- [Data in this exercise]:
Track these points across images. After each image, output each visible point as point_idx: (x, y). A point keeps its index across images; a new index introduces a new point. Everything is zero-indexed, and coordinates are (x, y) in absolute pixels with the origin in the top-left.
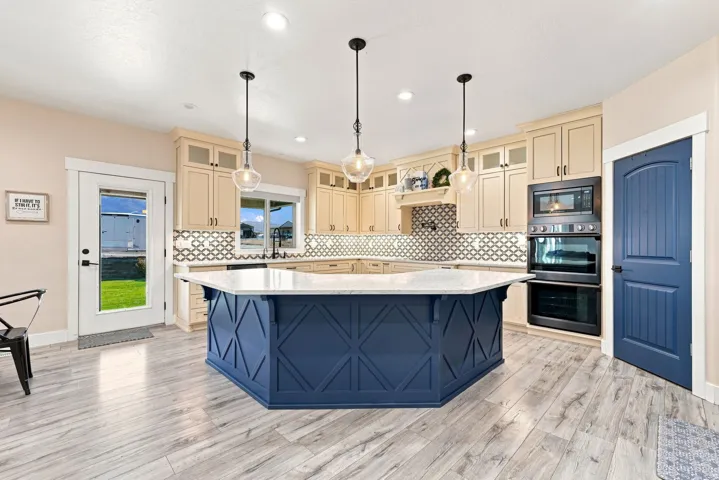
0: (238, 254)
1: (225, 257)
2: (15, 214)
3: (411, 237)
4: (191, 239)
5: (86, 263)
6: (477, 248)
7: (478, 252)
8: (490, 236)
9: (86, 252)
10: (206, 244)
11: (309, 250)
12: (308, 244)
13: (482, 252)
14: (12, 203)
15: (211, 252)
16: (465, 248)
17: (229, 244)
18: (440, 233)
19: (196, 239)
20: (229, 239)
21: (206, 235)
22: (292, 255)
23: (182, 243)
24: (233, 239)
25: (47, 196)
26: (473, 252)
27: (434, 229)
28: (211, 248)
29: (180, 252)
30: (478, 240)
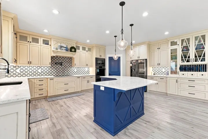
6: (76, 71)
7: (76, 73)
8: (79, 68)
13: (77, 73)
16: (72, 71)
26: (75, 73)
30: (76, 69)
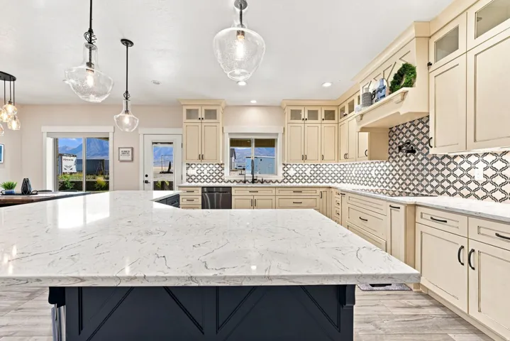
0: (226, 179)
1: (217, 180)
2: (122, 158)
3: (388, 164)
4: (197, 169)
5: (146, 182)
9: (147, 176)
10: (205, 172)
11: (287, 177)
12: (286, 172)
14: (121, 153)
15: (208, 177)
17: (220, 172)
18: (420, 157)
19: (199, 169)
20: (220, 169)
21: (205, 166)
22: (271, 181)
23: (192, 172)
24: (223, 169)
25: (132, 149)
27: (413, 151)
28: (208, 175)
29: (190, 177)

- [Exercise brief]: Rewrite the records with every "images" changed to "frames" and everything else left as it is, leaving out the pictures.

- [Your response]:
Track these points across frames. After each image, output each visible point as point_idx: (x, y). A point keeps its index across frames; a new index introduces a new point. Everything is zero-indexed, and coordinates are (x, y) in absolute pixels with the origin in the top-left.
0: (238, 254)
1: (225, 257)
2: (15, 214)
3: (411, 237)
4: (191, 239)
5: (86, 263)
6: (477, 248)
7: (478, 252)
8: (490, 236)
9: (86, 252)
10: (206, 244)
11: (309, 250)
12: (308, 244)
13: (482, 252)
14: (12, 203)
15: (211, 252)
16: (465, 248)
17: (229, 244)
18: (440, 233)
19: (196, 239)
20: (229, 239)
21: (206, 235)
22: (292, 255)
23: (182, 243)
24: (233, 239)
25: (47, 196)
26: (473, 252)
27: (434, 229)
28: (211, 248)
29: (180, 252)
30: (478, 240)
6: (76, 71)
7: (76, 73)
8: (79, 68)
13: (77, 73)
16: (72, 71)
26: (75, 73)
30: (76, 69)
0: (226, 179)
1: (217, 180)
2: (122, 158)
3: (388, 164)
4: (197, 169)
5: (146, 182)
9: (147, 176)
10: (205, 172)
11: (287, 177)
12: (286, 172)
14: (121, 153)
15: (208, 177)
17: (220, 172)
18: (420, 157)
19: (199, 169)
20: (220, 169)
21: (205, 166)
22: (271, 181)
23: (192, 172)
24: (223, 169)
25: (132, 149)
27: (413, 151)
28: (208, 175)
29: (190, 177)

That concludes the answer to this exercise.